Выбрать главу

А что Толстой переживал в душе за время своего сидения в Ясной Поляне, это мы имеем возможность узнать только теперь, когда нам, по крайней мере, в некоторой степени стали доступны его дневники и интимные строки из писем к друзьям. Мучительно читать их. Это какой-то сплошной вопль отчаяния человека, который задыхается от отсутствия воздуха, бьется о стены своей тюрьмы и не может вырваться на свежий воздух.

«Неужели, – пишет он Черткову, – так и придется мне умереть, не прожив хоть один год вне того сумасшедшего, безнравственного дома, в котором я теперь вынужден страдать каждый час, не прожив хоть одного года по-человечески разумно, т. е. в деревне, не на барском дворе, а в избе среди трудящихся, с ними вместе трудясь по мере своих сил и способностей, обмениваясь трудами, питаясь и одеваясь, как они, и смело без стыда говоря всем ту Христову истину, которую знаю». – «Отец, помоги мне! – пишет он в дневнике. – Впрочем, уже лучше. Особенно успокаивает задача, экзамен смирения, унижения, совсем неожиданного, исключительного унижения. В кандалах, в остроге можно гордиться унижением, а тут только больно, если не принимать его, как посланное от Бога испытание».

И одиночество, – поражающее, глухое одиночество. «Вы, верно, не думаете этого, – пишет Толстой в одном письме, – но вы не можете себе представить, до какой степени я одинок, до какой степени то, что есть настоящий «я», презираемо всеми, окружающими меня». – «Чувствую, – пишет он в дневнике, – что моя жизнь, никому не только не интересна, но скучно, совестно им, что я продолжаю заниматься такими пустяками».

И сама жена – близкий, неизменный и любящий его друг, – и она теперь относится не только с отчуждением, а с прямою враждою к тому новому, чем живет ее муж. «Я начинаю думать, – пишет она ему, – что если счастливый человек вдруг увидел в жизни только все ужасное, то это от нездоровья. Тебе бы полечиться надо… Это тоскливое состояние уж было прежде давно: ты говоришь: «от безверья повеситься хотел?» А теперь? Ведь ты не без веры живешь, отчего же ты несчастен?» – с тупым недоумением спрашивает она. И все убеждает его полечиться, – и кумысом, и тем, и другим. «Я так тебя любил, – отвечает Толстой, – и ты так напомнила мне все то, чем ты старательно убиваешь мою любовь!.. Обо мне и о том, что составляет мою жизнь, ты пишешь, как про слабость, от которой ты надеешься, что я исправлюсь посредством кумыса». А Софья Андреевна все с большим раздражением нападает на него: «Я вижу, что ты остался в Ясной не для той умственной работы, которую я ставлю выше всего в жизни, а для какой-то игры в Робинзона… Тогда уж лучше и полезнее было бы с детьми жить. Ты, конечно, скажешь, что так жить – это по твоим убеждениям и что тебе так хорошо. Тогда это другое дело, и я могу только сказать: «наслаждайся», и все-таки огорчаться, что такие умственные силы пропадают в колоньи дров и шитье сапог. Ну, теперь об этом будет. Мне стало смешно, и я успокоилась на фразе: «чем бы дитя ни тешилось, лишь бы не плакало».

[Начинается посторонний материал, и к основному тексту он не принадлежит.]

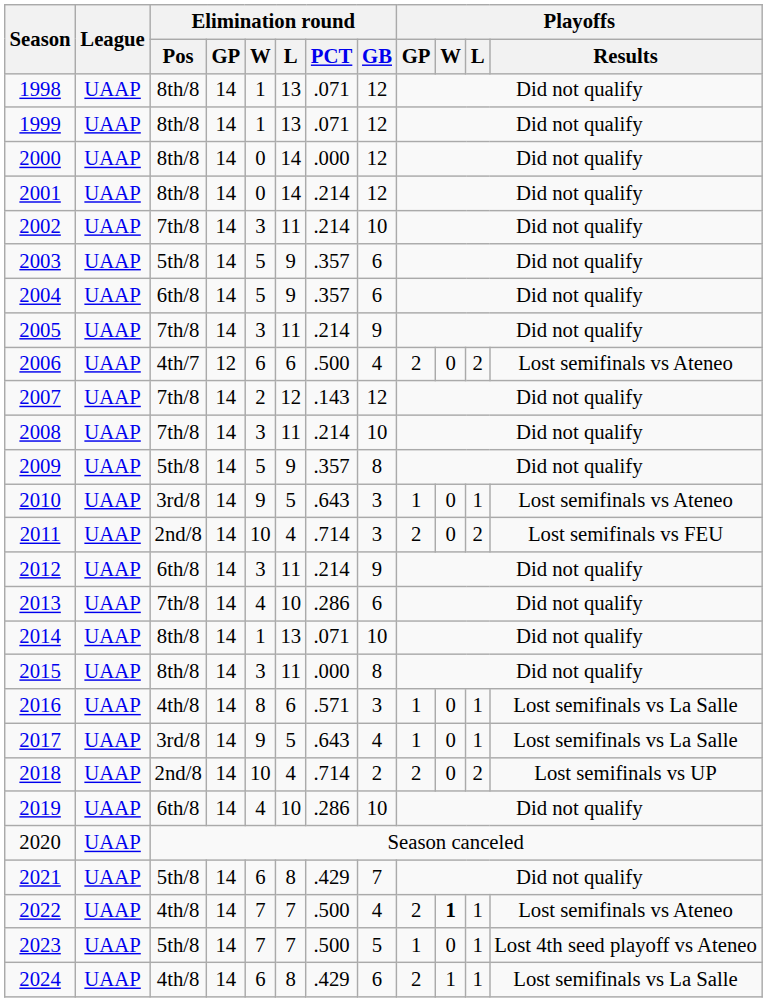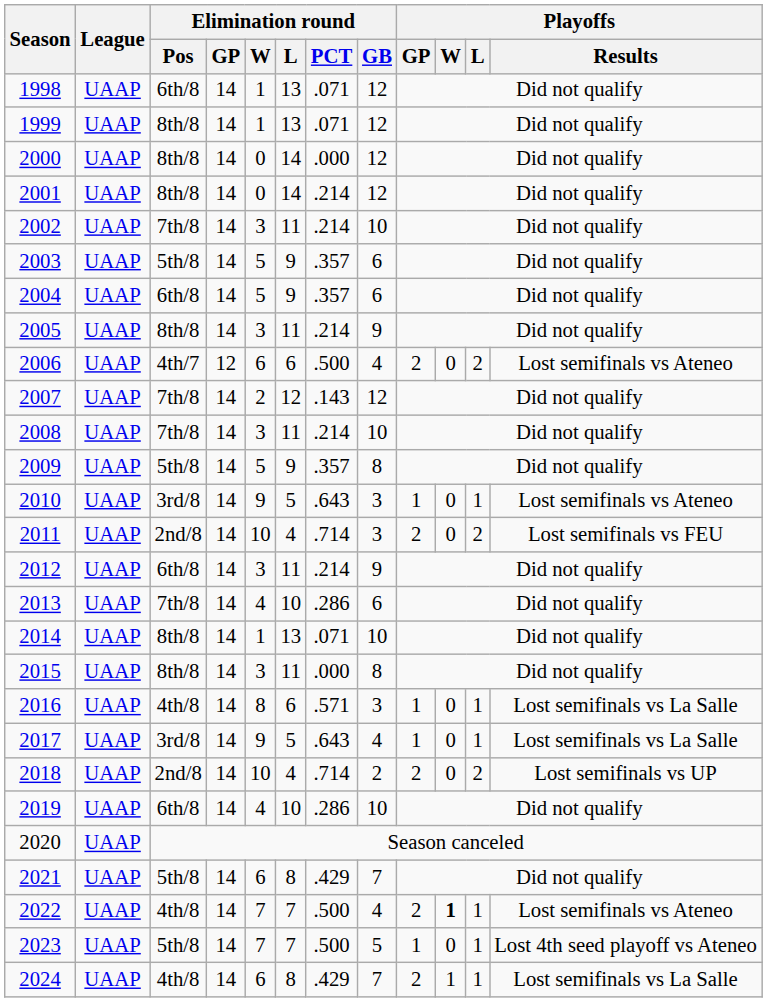1998 | Elimination round / Pos: 8th/8 -> 6th/8
2005 | Elimination round / Pos: 7th/8 -> 8th/8
2024 | Elimination round / GB: 6 -> 7
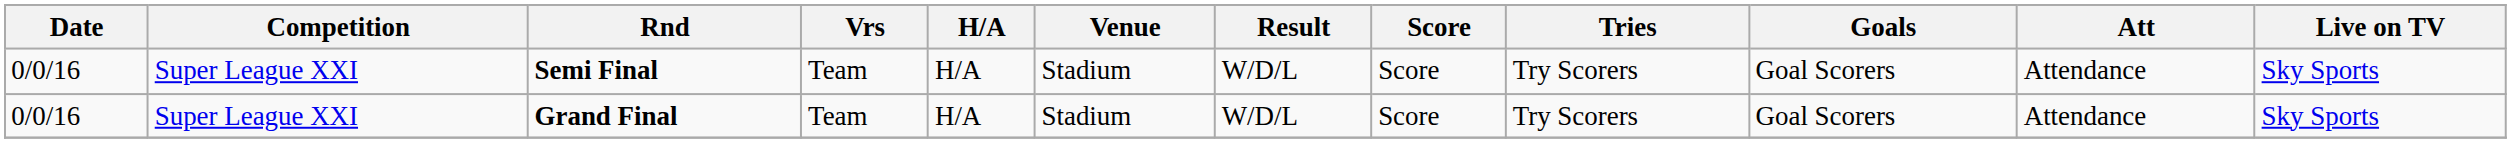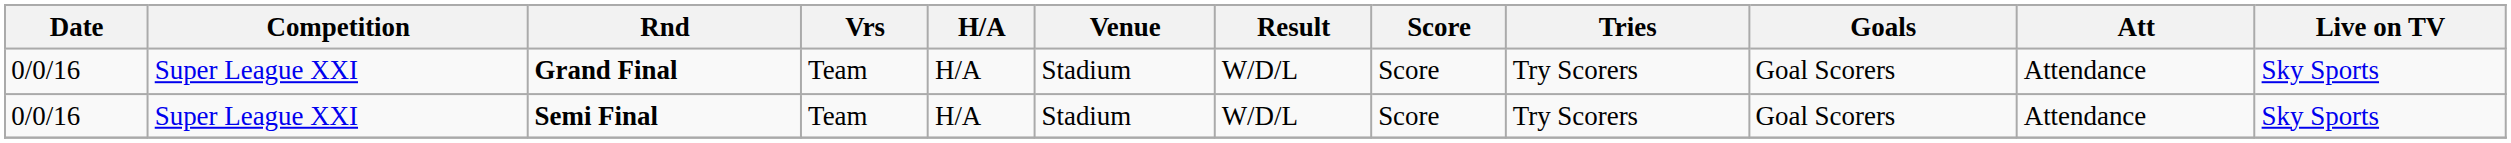rows swapped: Semi Final <-> Grand Final
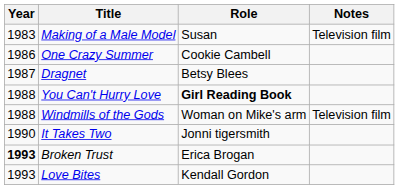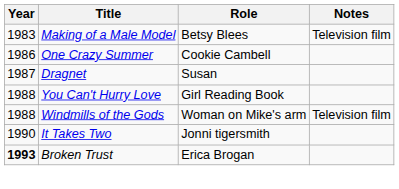Making of a Male Model | Role: Susan -> Betsy Blees
Dragnet | Role: Betsy Blees -> Susan
You Can't Hurry Love | Role: bold -> normal
- row: 1993 | Love Bites | Kendall Gordon
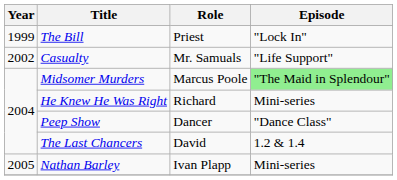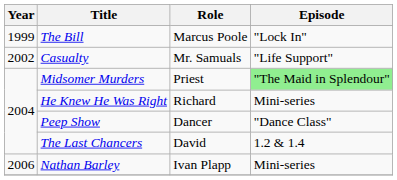The Bill | Role: Priest -> Marcus Poole
Midsomer Murders | Role: Marcus Poole -> Priest
Nathan Barley | Year: 2005 -> 2006
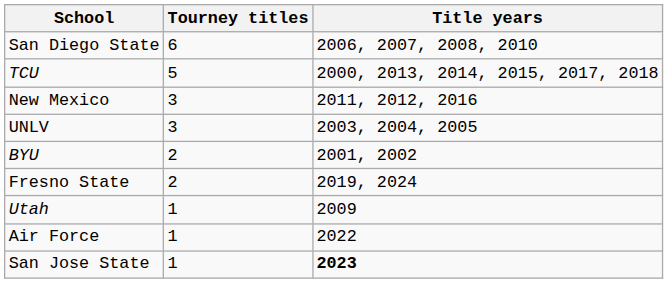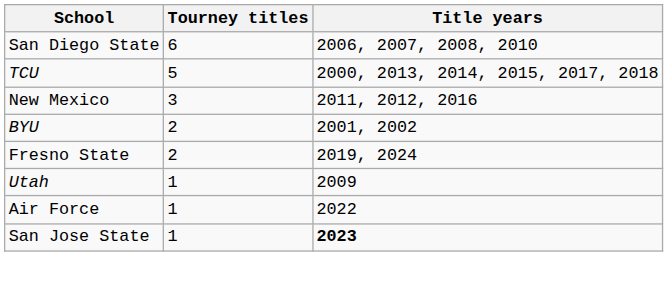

Поражает это невероятное непонимание души Толстого, причин, вызывающих его «тоскливое состояние». Конечно, это тоскливое состояние было вовсе не от болезни. Органически-болезненный переход от зрелого возраста к старости, отразившейся в «Исповеди», был назади. Толстой вступил в старость, – в ясную, просветленную и умиротворенную старость, прекраснейший удел хороших людей. В письмах, в дневниках Толстого мы постоянно встречаем отражение этого своеобразного старческого жизнеощущения, – «чувства расширения жизни, переступающей границы рождения и смерти», как выражается Толстой. Он пишет в дневнике: «Радостно то, что положительно открылось в старости новое состояние большого, неразрушимого блага. И это – не воображение, а ясно сознаваемая перемена состояния души, переход от путаницы, страдания к ясности и спокойствию. Вот именно выросли крылья. Это-то и есть молитва». И жизнь кругом захлестывает его душу волнами блаженной радости. «Вышел вечером за лес и заплакал от радости, благодарной за жизнь», – пишет он в дневнике.